In their April 2020 verdict, the nine IUSCT judges dismissed the Islamic Republic’s claims regarding the Pahlavi family’s assets and properties.

In yet another move to distract Iranians from Iran’s disastrous economic and political situation, the government has recently announced that it is pursuing the case of the assets that the last shah’s family allegedly “plundered” from the country.

But an arbitration tribunal dismissed the Islamic Republic’s case 20 years ago.

Amid celebrations marking the 44th anniversary of the revolution that deposed Mohammad Reza Shah and established the Islamic Republic, the government of President Ebrahim Raisi announced that the issue was back on the agenda.

The office of Raisi’s spokesman announced that an “impartial tribunal” is the only way to ascertain the assets and properties of the Pahlavi family and their origins.

Until now, legal actions to get back Iranian assets allegedly robbed by the Pahlavi family have failed due to obstructionism by “foreign powers,” the statement claimed.

There can be no doubt about the importance of investigating the plundering of Iran’s national wealth, something the Islamic Republic has been accused of doing in the past 44 years. But are the claims by the Iranian government that the issue must go to court valid? Not at all.

One of the agreements reached between Iran and the United States to resolve the crisis in their relations arising out of the November 1979 hostage crisis at the US Embassy in Tehran led to the creation of the Iran-United States Claims Tribunal (IUSCT) in 1981.

The Hague-based tribunal was given the exclusive right to rule on disputes between Tehran and Washington. It consists of nine members; three are appointed by each government and three members appointed by the six government-appointed members.

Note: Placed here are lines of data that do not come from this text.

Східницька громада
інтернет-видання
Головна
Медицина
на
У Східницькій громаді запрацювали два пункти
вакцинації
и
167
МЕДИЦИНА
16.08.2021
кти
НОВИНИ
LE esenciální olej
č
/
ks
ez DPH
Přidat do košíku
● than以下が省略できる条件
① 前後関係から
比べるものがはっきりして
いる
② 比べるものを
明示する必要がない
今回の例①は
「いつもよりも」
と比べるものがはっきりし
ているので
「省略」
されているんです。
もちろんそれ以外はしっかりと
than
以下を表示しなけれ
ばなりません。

In a 120-page verdict issued on April 7, 2000, the tribunal rejected most of the Islamic Republic’s claims regarding the assets of the Pahlavi family - including Mohammad Reza Shah, his wife Farah Diba and his sisters Ashraf, Fatemeh and Shams - and closed the case.

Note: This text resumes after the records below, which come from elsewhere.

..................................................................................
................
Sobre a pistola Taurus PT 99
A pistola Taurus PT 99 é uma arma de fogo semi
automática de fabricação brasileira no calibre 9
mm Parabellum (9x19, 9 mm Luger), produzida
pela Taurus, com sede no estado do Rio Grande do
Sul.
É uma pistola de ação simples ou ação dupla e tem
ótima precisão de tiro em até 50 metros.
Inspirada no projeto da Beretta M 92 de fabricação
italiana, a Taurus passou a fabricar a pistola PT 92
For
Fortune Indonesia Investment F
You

Iranian Officials Bring Back Issue Of Pahlavi Family’s “Plundered” Assets

The unresolved issues in Iran’s complaint are minor.

The Islamic Republic cannot resubmit its complaint to the IUSCT because the tribunal has already issued its final verdict. And it is unlikely that the tribunal would now rule in favor of Tehran on the unresolved issues.

The Islamic Republic also filed as many as 59 lawsuits by before Californian courts against former Queen Farah Diba, Shams and Fatemeh, but the cases were dismissed for lack of evidence.

The claims made by Islamic Republic officials on the 44th anniversary of the 1979 revolution about the Pahlavi family’s assets — including that the monarchs took their crowns with them when they left Iran — are pure fabrications.

What they say about the need for an international tribunal to rule on their claims are only for domestic political consumption and will have no legal consequence.